VIX in the 20s
Have We Reached a New Normal or Is This the Calm Before the Storm?
For what was a pretty busy news cycle last week, the markets ended up relatively unmoved. The VIX is hovering in the lower 20s, a sign that investors seem to be settling into a new normal post-Liberation Day, but also an indication that their guard is still up. Despite some good news, there are still too many unknowns related to tariffs to feel much better about where conditions are right now.
The Fed delivered a message following their meeting this week that was pretty much exactly as expected. They held onto their wait-and-see approach, citing the ongoing tug of war between higher inflation and slowing growth risks. Honestly, this is probably the right take from Powell. We have relatively little hard data to work with, but what we’ve gotten to this point suggests that both are progressing. We still don’t have a good sense of which one might win out and I don’t think the Fed will adjust policy until there’s more clarity. At the earliest, I think that pushes the first potential rate cut until the middle of the summer, if not later.

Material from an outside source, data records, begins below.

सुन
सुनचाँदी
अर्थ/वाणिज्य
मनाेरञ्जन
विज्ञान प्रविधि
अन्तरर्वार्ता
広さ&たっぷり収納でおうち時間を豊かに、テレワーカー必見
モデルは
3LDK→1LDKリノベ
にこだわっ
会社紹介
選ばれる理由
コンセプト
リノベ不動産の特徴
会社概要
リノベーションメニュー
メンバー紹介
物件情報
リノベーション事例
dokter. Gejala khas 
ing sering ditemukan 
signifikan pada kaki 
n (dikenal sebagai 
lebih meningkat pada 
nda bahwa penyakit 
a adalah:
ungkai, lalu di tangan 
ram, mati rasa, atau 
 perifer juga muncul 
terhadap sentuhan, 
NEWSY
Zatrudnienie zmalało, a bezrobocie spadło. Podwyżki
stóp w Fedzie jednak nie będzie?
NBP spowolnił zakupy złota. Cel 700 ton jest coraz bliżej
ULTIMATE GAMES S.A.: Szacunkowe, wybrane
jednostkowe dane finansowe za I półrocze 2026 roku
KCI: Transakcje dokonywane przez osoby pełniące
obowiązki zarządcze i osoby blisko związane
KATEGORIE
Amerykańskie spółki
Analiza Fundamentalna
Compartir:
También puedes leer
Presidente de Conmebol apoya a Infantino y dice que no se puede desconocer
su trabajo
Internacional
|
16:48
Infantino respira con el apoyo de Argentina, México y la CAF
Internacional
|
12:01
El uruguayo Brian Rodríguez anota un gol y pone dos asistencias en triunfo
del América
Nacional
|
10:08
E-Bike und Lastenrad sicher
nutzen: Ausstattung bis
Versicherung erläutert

We finally got our first (tentative) trade deal of the post-tariff era. The announcement between the U.S. and the U.K. isn’t really a needle mover and what was revealed is largely just targeting specific products as opposed to broad tariff relief. The markets didn’t offer a strong response and that’s reflective of the minor impact this is likely to have. Trump is talking about reducing the China tariff rate, which would be a better sign, but we’ve seen these kinds of stops and starts throughout both of Trump’s presidential terms. A reduction in the effective tariff rate would be a positive for the economy and the financial markets, but unless we’re talking about a major trade easing closer to pre-tariff days, it likely doesn’t change the fact that global recession is still a major risk.